As Dyckman demonstrates in this work, the 1970s were a glory era in Florida politics as the fast growing state became the envy of the sunbelt with a smart progressive leadership under Governors Reubin Askew, and Bob Graham as well as a proactive cabinet and cooperative House of Representatives. Government in the Sunshine and other progressive reforms were the handiwork of enlightened and talented Democrats who hold no equal in today’s Florida. But they were also made possible by Republicans whose independence and understanding of Florida made them valuable allies for Askew, Graham and others in the fight against an obstructionist State Senate led by Dempsey Barron and other conservatives.

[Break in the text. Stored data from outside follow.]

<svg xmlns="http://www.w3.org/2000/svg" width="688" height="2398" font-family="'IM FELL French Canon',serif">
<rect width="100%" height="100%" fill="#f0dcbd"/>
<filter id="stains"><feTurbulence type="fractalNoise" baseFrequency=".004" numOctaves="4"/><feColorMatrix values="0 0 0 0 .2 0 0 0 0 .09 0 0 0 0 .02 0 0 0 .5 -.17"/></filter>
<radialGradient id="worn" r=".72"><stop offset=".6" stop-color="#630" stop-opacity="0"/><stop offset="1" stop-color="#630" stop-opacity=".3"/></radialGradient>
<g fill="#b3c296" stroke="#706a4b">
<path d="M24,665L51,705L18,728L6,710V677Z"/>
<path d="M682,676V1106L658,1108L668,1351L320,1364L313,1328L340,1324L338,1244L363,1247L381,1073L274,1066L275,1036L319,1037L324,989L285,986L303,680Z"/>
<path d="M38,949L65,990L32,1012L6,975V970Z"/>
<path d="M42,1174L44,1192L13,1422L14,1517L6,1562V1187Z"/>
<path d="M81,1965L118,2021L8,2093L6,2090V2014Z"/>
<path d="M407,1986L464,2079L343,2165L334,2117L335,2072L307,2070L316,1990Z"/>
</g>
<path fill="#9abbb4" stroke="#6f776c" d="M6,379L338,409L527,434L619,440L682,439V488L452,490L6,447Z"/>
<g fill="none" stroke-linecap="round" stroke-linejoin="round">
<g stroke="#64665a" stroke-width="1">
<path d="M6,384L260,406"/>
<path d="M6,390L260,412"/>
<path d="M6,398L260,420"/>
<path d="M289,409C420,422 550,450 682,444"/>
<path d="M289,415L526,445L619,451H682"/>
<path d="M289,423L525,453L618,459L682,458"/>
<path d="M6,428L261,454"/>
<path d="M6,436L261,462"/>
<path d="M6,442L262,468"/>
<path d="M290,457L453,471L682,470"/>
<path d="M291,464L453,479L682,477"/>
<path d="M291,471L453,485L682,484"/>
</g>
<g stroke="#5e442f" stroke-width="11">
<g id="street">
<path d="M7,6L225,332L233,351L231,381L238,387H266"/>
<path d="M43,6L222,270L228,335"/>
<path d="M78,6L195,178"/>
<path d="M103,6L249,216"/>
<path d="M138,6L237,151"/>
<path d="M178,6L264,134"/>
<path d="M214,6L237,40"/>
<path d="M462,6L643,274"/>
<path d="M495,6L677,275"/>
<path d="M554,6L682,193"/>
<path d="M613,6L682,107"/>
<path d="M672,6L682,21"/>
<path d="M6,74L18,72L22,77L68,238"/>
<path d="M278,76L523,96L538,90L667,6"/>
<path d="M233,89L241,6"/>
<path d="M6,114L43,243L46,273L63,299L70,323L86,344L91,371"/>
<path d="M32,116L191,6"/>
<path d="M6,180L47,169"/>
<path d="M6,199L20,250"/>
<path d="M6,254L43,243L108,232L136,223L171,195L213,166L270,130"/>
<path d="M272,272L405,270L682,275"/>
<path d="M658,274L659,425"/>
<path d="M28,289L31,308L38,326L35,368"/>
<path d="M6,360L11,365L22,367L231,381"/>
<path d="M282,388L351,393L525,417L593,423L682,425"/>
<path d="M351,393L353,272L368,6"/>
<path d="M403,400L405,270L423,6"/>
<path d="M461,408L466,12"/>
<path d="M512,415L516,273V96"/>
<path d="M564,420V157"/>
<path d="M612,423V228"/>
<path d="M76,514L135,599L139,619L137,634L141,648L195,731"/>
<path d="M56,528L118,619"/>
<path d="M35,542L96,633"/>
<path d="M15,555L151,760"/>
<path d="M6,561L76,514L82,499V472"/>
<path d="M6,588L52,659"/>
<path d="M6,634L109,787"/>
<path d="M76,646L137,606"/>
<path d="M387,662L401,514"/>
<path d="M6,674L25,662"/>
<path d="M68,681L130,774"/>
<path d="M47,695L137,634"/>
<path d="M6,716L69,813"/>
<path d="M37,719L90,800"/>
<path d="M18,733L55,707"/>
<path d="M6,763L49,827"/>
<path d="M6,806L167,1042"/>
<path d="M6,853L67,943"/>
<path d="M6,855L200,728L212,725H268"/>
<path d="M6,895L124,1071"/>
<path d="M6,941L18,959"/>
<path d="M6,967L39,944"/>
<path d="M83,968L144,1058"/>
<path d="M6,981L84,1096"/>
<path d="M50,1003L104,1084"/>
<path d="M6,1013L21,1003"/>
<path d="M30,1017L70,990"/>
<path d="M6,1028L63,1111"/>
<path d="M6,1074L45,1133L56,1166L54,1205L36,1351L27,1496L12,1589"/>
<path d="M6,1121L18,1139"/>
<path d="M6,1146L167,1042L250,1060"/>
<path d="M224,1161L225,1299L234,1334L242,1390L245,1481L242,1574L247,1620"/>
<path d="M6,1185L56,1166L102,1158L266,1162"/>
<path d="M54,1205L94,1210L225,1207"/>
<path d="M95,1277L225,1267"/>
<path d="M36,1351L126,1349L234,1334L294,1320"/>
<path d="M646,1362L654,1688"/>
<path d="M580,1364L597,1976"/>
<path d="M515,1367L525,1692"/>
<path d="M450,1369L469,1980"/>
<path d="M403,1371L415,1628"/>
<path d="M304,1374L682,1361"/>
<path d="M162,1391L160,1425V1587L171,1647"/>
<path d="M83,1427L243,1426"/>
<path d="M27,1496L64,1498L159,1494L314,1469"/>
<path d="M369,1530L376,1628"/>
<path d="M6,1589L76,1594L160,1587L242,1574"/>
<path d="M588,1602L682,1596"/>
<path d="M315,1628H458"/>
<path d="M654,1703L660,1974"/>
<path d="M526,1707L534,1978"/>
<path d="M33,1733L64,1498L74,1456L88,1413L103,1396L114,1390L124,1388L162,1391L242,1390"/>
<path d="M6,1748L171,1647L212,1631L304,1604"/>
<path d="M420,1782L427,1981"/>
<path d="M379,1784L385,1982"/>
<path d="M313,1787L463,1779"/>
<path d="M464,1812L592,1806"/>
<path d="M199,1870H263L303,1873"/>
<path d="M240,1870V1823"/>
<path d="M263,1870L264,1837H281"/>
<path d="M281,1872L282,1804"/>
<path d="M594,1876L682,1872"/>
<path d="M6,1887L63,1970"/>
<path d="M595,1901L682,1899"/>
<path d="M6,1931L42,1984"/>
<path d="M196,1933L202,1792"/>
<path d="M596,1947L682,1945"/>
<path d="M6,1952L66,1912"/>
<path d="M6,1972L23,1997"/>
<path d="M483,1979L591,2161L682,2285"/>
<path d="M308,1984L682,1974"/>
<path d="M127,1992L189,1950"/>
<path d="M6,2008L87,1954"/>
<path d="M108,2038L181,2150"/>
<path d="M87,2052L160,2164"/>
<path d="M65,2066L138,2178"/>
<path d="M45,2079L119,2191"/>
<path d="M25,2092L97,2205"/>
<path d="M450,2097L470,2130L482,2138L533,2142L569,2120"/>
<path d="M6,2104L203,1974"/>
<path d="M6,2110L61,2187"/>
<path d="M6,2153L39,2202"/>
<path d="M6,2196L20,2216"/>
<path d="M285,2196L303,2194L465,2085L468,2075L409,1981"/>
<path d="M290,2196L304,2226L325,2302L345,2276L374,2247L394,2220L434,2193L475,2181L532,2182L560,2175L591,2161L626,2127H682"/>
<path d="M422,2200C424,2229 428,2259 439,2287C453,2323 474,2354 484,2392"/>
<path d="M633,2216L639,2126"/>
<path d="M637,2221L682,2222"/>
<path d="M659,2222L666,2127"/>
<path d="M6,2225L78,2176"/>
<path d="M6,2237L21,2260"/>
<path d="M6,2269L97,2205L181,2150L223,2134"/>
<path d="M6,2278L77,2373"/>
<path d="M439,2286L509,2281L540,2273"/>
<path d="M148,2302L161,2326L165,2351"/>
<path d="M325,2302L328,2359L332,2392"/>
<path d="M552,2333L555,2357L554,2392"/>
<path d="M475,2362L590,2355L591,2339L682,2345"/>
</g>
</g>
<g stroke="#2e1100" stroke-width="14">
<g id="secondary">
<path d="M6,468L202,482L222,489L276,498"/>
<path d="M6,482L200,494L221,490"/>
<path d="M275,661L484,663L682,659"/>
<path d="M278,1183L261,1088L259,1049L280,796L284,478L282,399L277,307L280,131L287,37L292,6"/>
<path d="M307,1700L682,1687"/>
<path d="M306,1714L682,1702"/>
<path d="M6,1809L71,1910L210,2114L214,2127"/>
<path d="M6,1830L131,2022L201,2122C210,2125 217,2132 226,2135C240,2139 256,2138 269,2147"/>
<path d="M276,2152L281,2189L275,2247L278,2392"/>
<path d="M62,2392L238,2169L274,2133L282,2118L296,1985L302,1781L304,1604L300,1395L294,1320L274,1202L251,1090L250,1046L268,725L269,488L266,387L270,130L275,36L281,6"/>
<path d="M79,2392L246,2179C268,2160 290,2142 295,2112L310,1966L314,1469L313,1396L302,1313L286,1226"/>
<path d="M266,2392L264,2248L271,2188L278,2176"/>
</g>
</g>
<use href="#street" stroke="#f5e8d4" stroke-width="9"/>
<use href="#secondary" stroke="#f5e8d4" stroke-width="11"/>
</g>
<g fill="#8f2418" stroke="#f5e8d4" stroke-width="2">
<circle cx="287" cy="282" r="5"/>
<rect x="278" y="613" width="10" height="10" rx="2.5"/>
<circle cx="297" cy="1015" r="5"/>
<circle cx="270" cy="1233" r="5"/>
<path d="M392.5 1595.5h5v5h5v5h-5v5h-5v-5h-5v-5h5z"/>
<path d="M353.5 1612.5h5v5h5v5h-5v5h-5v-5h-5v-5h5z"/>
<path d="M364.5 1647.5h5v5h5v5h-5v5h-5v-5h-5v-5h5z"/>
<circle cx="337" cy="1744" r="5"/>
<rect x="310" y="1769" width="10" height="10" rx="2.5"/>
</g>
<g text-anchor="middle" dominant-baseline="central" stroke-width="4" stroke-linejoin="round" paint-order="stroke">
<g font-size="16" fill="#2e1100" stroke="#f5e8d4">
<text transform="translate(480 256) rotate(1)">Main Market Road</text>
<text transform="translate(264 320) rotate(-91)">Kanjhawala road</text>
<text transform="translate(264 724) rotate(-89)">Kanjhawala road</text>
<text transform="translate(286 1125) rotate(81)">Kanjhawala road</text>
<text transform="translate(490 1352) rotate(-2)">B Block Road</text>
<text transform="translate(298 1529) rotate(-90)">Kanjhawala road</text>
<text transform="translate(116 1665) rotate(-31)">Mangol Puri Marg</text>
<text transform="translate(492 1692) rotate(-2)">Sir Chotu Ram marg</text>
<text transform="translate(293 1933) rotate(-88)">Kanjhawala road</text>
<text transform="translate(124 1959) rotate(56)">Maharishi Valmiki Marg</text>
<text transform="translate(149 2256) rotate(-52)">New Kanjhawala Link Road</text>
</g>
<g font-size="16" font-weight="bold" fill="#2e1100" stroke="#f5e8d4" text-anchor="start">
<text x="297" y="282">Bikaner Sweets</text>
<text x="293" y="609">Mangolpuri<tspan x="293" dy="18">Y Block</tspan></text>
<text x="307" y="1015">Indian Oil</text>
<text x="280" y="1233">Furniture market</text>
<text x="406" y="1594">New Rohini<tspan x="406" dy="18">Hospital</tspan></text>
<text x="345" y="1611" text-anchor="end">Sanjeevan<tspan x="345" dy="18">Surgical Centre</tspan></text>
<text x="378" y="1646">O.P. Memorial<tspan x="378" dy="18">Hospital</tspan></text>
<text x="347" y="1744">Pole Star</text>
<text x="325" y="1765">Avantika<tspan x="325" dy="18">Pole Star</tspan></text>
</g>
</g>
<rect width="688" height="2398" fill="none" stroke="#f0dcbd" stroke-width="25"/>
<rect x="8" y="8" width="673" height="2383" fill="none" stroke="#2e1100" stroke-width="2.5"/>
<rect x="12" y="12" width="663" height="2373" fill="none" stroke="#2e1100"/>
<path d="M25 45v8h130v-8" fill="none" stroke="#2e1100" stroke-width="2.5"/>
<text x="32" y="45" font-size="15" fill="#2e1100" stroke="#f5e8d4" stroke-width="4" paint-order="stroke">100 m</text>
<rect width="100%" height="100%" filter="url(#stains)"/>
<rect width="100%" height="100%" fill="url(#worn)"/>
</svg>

House Minority Leader Don Reed’s statesmanlike in his approach and willingness to work with Democratic leaders of different stripes on issues like Tax Reform, Government Reform, Environmental Protection, Judicial Reform and Growth Management was very different than the GOP leaders of today. In fact, with political corruption at record levels, the traditional Florida GOP was part of the solution working with good government Democrats to solve the problem and pass new laws that safeguarded public funds and the public trust. This was the case at both the state and local levels. With liberal Democrats and moderate Republicans a governing coalition emerged that saw state and local Government as a means to combat Florida’s problems.

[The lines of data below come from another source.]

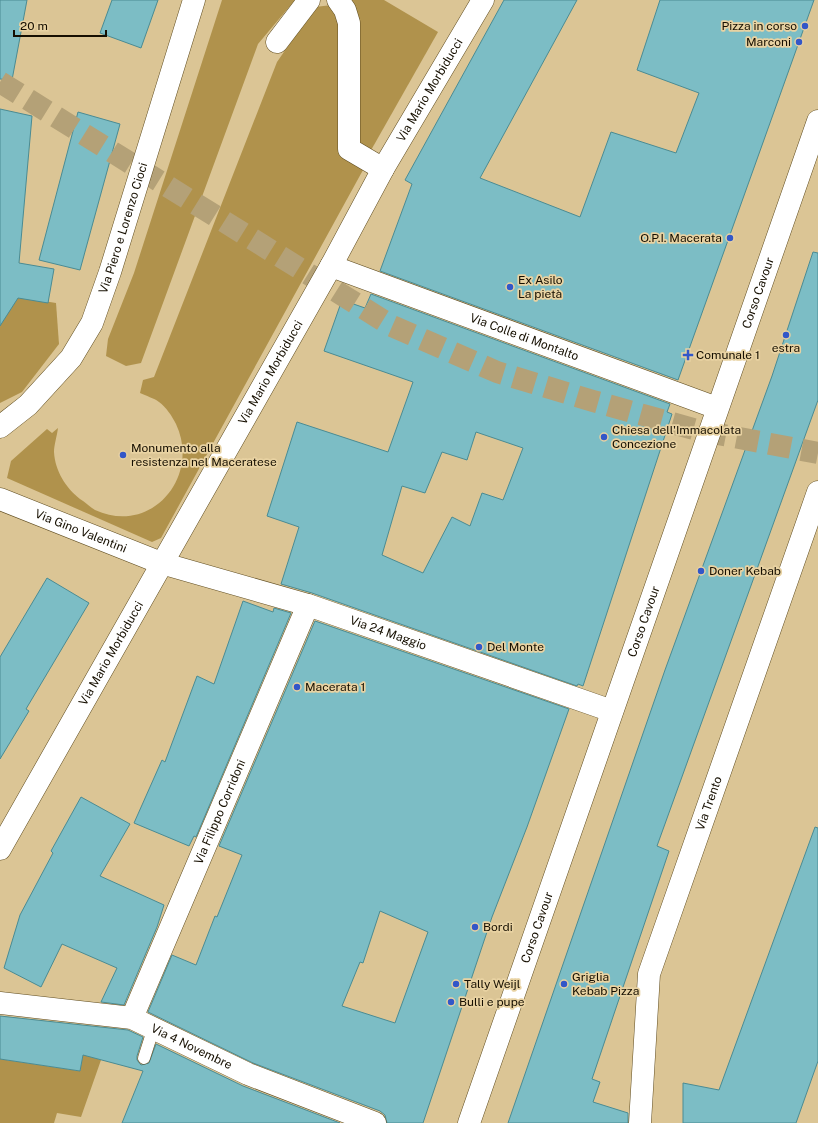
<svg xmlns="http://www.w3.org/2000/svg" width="818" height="1123" font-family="'Public Sans',sans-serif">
<rect width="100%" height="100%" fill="#dbc595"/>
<g fill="#b0924c">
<path d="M222 0H295L258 44 141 363 126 366 106 356 108 339 134 273Z"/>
<path d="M346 0H384L438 32 370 152 356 143Z"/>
<path d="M332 5 343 23 363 170 161 538 152 542 7 478 11 461 47 429 52 433 58 428C57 436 54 445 54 452 55 471 66 488 80 499 85 502 90 507 95 510 151 536 201 477 176 424 172 416 166 407 159 402 154 398 146 396 140 393L143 380 154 377 277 62 315 7Z"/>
<path d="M13 296 56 303 59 344 22 392 0 403V326Z"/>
<path d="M83 1054 101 1060 81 1117 57 1113 54 1123H0V1059L80 1071Z"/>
</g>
<g fill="#7cbdc5" stroke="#4a8b93" fill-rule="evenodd">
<path d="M0 0H27L12 80 0 79Z"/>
<path d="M112 0H158L141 48 100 33Z"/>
<path d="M504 0H577L480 178 580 217 611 132 676 153 699 93 637 70 660 0H814L678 380 380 271 412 184 405 180Z"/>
<path d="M0 109 32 116 19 263 54 269 48 303 18 298 0 326Z"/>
<path d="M78 112 120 124 80 270 39 260Z"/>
<path d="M813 252 818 253V400L657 846 669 851 592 1079 600 1082 593 1102 628 1113V1123H508L665 670 772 376Z"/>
<path d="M371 294 670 404 667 412 672 414 583 686 578 684 577 686 312 593 281 584 299 527 267 516 297 422 388 452 413 382 324 351 342 300 365 308ZM476 432 523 448 503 500 482 493 470 526 452 517 423 573 382 555 402 486 425 493 442 452 467 460Z"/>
<path d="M47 578 89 603 26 709 29 711 0 759V657Z"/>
<path d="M243 601 273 612 274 608 291 613 196 837 194 836 189 846 134 823 162 760 165 762 197 676 214 684Z"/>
<path d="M315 621 569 709 527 827 492 917 423 1123H387L385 1115 380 1111 253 1063 148 1012 172 955 196 965 215 916 217 917 242 855 219 846ZM380 911 428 932 395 1023 342 1006 360 962 363 963Z"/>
<path d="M81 797 130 824 100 876 164 905 157 927 124 1005 101 1002 117 968 62 944 41 987 4 968 20 915 53 853 51 851Z"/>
<path d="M815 827 818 828V1061L796 1123H683V1083L719 1090Z"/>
<path d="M0 1016 128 1030 143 1037 137 1056V1060L141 1065 149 1063 156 1044 243 1086 340 1123H122L143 1071 83 1055 80 1071 0 1059Z"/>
</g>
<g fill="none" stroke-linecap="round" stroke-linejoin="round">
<path stroke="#b4a177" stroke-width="22" stroke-dasharray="22 11" stroke-linecap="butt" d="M0 82 392 326 497 372 593 401 697 430 818 453"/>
<defs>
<path id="lane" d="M144 1058 153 1030"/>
<g id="street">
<path d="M338 0 345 10 349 23V149L383 169"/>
<path d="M277 42 309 0"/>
<path id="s1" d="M331 266 717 408"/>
<path id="s2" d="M0 427 28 405 71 358 92 323 110 272 194 0"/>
<path id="s3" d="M0 499 161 563 308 605 612 711"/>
<path id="s4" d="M0 849 331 266 383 169 483 0"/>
<path id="s5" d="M0 1003 132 1018 248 1074 375 1123"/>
<path id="s6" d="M132 1018 308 605"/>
</g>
<g id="secondary">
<path id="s7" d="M469 1123 818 121"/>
<path id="s8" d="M640 1123 649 974 818 492"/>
</g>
</defs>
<use href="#lane" stroke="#604d20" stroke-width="13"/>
<use href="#street" stroke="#604d20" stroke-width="23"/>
<use href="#secondary" stroke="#604d20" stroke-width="23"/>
<use href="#lane" stroke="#fff" stroke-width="12"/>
<use href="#street" stroke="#fff" stroke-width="22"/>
<use href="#secondary" stroke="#fff" stroke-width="22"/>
</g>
<g fill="#3357c8" stroke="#e8d2a2" stroke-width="1.5">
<circle cx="805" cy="26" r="4"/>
<circle cx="799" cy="42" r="4"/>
<circle cx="730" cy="238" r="4"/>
<circle cx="510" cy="287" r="4"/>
<circle cx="786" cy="335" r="4"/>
<path d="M686 349h4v4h4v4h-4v4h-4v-4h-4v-4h4z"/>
<circle cx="604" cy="437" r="4"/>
<circle cx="123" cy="455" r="4"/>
<circle cx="701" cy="571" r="4"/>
<circle cx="479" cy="647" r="4"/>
<circle cx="297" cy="687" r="4"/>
<circle cx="475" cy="927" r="4"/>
<circle cx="456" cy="984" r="4"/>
<circle cx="564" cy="984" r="4"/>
<circle cx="451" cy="1002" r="4"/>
</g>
<g text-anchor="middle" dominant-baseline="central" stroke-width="3.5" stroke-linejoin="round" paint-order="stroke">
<g font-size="12" fill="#160f01" stroke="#e8d2a2" text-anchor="start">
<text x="797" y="26" text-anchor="end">Pizza in corso</text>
<text x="791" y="42" text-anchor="end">Marconi</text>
<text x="722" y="238" text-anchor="end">O.P.I. Macerata</text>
<text x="518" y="280">Ex Asilo<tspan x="518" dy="14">La pietà</tspan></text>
<text x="786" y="348" text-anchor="middle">estra</text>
<text x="696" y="355">Comunale 1</text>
<text x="612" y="430">Chiesa dell'Immacolata<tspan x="612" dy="14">Concezione</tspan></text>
<text x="131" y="448">Monumento alla<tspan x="131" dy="14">resistenza nel Maceratese</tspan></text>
<text x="709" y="571">Doner Kebab</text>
<text x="487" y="647">Del Monte</text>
<text x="305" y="687">Macerata 1</text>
<text x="483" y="927">Bordi</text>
<text x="572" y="977">Griglia<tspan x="572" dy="14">Kebab Pizza</tspan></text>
<text x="464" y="984">Tally Weijl</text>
<text x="459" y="1002">Bulli e pupe</text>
</g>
<g font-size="12" fill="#160f01" stroke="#e8d2a2">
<text stroke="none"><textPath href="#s4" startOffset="872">Via Mario Morbiducci</textPath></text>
<text stroke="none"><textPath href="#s2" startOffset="240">Via Piero e Lorenzo Cioci</textPath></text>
<text stroke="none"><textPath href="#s7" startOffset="879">Corso Cavour</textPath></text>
<text stroke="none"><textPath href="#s1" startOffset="206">Via Colle di Montalto</textPath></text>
<text stroke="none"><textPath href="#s4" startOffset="548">Via Mario Morbiducci</textPath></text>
<text stroke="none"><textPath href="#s3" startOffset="87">Via Gino Valentini</textPath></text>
<text stroke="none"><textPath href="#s7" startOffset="531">Corso Cavour</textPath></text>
<text stroke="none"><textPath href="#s3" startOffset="411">Via 24 Maggio</textPath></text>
<text stroke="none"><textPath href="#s4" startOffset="225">Via Mario Morbiducci</textPath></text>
<text stroke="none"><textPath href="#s8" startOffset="330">Via Trento</textPath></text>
<text stroke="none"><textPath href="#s6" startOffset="224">Via Filippo Corridoni</textPath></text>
<text stroke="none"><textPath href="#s7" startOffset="207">Corso Cavour</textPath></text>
<text stroke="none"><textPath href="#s5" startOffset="199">Via 4 Novembre</textPath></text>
</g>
</g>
<path d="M14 30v6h92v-6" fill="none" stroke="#160f01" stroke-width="2"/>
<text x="20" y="30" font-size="12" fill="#160f01" stroke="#e8d2a2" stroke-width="3" paint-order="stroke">20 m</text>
</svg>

The author makes a very strong point about the switch from multi-member districts to single-member districts. It is a point I have often made privately that we have developed more narrow minded and ideological, reflexively conservative legislators since the change in the early 1980s. Dyckman tells story after story in his book that illustrate the points I have made above but perhaps he gave his most memorable story about Askew’s speech to the pro-big business Council of 100:
The ballroom of the luxurious Breakers resort (in Palm Beach) was filled with men in tuxedos and women resplendent in gowns and jewels. They were powerful, prosperous people unaccustomed to the sort of tongue-lashing that Askew, speaking without a script, was about to give them. “We don’t have too many poor people in this room tonight,” he said, contrasting the glittering scene with the poverty of migrant labor shacks at nearby Pahokee. Florida “isn’t so beautiful for a lot of other people, and there’s no reason for it, Florida being so affluent as it is,” he declared. “This is not the end of tax reform,” he told them, “but the beginning — the beginning of a new day.”
Askew’s rhetoric in this speech was nothing unusual for him. The Governor’s strong courage in his convictions steered Florida through a very difficult transition and had more of an impact on making the state worth living in than any other Floridian in the 20th Century. Today’s leaders could learn a great deal by simply reading this book.